We are used to hearing stories about the hostility shown to conscientious objectors, such as white feathers left in letterboxes. That undoubtedly happened, and is understandable given people’s fears for their own sons and brothers who were fighting. But this is about a different, less known story, of the ordinary soldiers who were experiencing first hand the ghastly and pointless war and who showed their feelings by support for Baxter.
Here and there through the book, Baxter used the opportunity to explain his radical, supposedly treasonous, beliefs. “Many years before the war of 1941-18,” he wrote, “I had reached the point of view that war – all war – was wrong, futile and destructive alike to victor and vanquished.” Even if only a handful were standing for the cause at that time, “someone has to begin if ever the cause is to be won.”
He recounted a debate he had with a New Zealand officer in Ypres, Belgium, where he was asked if he wanted his nation to win the war. “I don’t want any nation to win,” he had replied. “A decisive victory on either side will mean sowing the seeds of future wars.” And another time, “The only lasting victory that we can win over our enemies is to make them our friends.”
And here is the pleasing twist to the story. These beliefs that Baxter was repeatedly punished for are today shared by most New Zealanders. A hundred years later, they aren’t radical any more. They are an important part of our national character.

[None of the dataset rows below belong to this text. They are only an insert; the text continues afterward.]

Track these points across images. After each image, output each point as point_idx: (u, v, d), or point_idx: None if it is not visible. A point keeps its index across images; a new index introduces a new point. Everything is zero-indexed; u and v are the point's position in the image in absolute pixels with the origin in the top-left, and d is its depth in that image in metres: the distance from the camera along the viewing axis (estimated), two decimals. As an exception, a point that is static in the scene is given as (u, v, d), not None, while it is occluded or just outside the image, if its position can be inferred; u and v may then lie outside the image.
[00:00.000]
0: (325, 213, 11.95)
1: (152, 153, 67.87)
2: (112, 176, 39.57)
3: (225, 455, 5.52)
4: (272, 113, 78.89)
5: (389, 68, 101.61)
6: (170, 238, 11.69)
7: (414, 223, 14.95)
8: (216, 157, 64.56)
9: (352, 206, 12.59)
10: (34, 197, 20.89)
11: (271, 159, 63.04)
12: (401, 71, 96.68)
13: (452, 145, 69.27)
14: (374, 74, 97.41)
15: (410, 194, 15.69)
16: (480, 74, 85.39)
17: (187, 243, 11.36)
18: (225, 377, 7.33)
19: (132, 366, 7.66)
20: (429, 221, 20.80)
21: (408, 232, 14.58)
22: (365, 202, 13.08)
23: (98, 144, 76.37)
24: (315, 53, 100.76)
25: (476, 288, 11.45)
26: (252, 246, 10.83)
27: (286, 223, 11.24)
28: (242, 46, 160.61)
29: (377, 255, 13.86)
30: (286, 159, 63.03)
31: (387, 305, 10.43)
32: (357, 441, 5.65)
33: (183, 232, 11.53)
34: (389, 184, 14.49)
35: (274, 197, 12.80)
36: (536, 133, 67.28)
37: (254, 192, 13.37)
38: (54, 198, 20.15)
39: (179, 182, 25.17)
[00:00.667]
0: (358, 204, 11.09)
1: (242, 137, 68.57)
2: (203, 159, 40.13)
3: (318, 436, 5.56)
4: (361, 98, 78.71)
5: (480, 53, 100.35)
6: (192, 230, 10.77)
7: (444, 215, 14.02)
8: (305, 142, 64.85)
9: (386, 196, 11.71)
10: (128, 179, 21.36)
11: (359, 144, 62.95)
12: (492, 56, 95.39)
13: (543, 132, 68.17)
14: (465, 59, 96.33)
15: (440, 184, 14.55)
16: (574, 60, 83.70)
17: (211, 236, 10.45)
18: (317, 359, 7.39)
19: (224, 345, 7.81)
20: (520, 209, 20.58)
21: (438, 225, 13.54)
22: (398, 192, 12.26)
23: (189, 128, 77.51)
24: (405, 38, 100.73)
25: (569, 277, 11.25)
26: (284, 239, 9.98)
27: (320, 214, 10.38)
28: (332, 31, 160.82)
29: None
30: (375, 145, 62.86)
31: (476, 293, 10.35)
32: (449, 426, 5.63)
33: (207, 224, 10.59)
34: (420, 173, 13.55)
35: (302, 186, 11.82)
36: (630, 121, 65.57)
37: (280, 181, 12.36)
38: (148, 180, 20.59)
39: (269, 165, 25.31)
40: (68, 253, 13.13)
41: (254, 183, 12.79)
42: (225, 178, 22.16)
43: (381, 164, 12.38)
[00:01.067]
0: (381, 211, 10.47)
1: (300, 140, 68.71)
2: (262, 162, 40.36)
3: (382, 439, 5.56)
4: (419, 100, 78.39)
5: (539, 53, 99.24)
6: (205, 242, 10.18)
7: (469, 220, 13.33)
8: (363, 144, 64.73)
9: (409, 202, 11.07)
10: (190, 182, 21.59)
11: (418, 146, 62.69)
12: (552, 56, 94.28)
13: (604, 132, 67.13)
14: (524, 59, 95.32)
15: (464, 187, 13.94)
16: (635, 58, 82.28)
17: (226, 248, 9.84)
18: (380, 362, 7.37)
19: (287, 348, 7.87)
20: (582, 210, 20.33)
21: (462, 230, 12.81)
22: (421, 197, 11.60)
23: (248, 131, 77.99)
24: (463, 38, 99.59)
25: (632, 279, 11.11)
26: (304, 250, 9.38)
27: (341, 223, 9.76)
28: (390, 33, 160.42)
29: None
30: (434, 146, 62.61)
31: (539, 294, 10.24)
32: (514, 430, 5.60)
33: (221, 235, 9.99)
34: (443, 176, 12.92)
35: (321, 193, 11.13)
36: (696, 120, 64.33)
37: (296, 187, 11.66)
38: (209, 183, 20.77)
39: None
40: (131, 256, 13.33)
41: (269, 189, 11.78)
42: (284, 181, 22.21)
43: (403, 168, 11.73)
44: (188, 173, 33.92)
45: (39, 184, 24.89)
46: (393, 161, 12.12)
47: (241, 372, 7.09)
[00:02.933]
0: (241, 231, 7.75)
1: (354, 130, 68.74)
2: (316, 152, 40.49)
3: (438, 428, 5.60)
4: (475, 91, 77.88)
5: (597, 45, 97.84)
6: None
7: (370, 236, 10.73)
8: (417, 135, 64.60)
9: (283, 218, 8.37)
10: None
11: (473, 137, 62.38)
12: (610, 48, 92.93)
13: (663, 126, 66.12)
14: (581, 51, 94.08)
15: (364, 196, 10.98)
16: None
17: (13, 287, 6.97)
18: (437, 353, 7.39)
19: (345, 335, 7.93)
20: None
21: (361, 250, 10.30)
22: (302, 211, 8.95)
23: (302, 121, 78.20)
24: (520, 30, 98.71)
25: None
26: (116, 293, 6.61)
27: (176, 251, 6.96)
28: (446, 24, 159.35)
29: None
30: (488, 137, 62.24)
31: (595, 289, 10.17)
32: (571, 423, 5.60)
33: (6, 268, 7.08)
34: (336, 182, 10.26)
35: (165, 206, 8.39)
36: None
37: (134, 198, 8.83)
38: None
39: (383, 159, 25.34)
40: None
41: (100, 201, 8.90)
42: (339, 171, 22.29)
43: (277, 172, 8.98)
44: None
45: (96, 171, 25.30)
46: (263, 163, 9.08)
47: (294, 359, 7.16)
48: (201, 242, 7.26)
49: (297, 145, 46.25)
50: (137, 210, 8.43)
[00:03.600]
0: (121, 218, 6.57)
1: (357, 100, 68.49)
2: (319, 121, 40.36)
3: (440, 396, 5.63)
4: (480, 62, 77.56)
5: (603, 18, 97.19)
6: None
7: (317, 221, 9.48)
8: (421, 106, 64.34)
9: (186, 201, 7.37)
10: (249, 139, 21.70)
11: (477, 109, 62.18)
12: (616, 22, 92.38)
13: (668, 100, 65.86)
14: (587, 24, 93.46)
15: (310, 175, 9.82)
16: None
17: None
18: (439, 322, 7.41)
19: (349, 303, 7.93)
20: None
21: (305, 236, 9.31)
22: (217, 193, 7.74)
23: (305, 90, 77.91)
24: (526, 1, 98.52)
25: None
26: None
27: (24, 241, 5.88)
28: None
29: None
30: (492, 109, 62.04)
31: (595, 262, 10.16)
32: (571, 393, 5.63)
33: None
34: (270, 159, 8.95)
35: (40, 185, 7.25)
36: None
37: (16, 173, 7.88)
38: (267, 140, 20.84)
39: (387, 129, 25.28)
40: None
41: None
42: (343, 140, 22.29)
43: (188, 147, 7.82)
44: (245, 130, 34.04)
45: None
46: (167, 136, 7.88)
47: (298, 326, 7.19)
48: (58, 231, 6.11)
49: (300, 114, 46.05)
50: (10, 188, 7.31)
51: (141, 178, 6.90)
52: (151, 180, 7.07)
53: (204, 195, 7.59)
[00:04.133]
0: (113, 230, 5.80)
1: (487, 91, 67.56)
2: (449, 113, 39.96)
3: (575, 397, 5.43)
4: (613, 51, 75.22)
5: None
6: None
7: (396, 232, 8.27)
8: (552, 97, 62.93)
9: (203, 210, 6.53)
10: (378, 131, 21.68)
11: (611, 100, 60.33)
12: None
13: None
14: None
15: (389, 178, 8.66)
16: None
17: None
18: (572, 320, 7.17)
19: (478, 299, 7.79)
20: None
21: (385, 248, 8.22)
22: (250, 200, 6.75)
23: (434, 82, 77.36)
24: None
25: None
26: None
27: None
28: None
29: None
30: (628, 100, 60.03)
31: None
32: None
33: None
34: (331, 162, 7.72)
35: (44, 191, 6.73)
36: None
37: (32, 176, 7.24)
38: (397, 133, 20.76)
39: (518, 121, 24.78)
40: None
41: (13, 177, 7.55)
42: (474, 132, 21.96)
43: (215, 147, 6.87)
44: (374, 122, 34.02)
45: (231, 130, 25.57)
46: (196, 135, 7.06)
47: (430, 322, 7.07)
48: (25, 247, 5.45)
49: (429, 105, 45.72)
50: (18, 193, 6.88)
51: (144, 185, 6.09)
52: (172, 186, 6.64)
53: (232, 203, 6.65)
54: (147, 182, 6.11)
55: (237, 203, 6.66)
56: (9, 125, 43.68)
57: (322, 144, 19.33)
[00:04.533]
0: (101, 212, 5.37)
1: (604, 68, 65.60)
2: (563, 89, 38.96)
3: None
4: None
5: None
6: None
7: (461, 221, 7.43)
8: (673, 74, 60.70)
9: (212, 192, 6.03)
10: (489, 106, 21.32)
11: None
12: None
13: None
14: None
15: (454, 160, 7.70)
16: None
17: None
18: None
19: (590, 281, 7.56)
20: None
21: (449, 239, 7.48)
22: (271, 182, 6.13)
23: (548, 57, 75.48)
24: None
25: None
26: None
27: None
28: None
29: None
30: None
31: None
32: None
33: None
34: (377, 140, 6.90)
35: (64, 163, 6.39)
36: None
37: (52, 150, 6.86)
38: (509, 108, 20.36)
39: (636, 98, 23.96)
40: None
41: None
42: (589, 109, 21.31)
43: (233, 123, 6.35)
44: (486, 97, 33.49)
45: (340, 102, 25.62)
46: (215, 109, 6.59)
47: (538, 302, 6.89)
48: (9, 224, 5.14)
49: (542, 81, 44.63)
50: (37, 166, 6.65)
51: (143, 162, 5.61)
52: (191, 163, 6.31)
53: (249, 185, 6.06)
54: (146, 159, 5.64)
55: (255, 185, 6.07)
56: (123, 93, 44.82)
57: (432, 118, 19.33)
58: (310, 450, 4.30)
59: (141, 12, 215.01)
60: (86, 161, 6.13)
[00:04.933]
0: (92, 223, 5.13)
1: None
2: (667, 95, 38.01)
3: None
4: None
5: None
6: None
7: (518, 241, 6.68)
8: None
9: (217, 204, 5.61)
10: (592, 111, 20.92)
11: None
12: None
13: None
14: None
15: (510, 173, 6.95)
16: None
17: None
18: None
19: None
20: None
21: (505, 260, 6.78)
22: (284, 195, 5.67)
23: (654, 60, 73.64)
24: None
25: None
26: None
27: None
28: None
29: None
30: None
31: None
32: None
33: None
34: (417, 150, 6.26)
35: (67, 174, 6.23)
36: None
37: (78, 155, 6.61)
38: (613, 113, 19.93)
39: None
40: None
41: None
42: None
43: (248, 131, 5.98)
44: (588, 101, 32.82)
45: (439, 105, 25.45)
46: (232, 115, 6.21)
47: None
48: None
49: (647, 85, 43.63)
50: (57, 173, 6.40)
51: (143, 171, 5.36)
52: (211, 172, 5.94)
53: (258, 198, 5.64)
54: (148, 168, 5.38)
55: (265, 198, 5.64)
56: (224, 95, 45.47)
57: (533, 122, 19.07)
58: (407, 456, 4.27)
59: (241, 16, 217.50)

These public feelings about war have developed and grown over the decades, through the Vietnam War, the Cold War nuclear confrontation and the Afghanistan war. They were expressed dramatically in New Zealand’s refusal to join the 2003 invasion of Iraq. But the origins of New Zealanders’ widely held anti-war feelings can be traced much further back, to the experiences of soldiers and their families during the First World War. Archibald Baxter’s book illuminates this important facet of our history.; and his belief that “someone has to begin if ever the cause is to be won” is dramatically illustrated by how different public feeling is about war today.
We Will Not Cease by Archibald Baxter (Otago University Press, $30) is available in selected bookstores nationwide.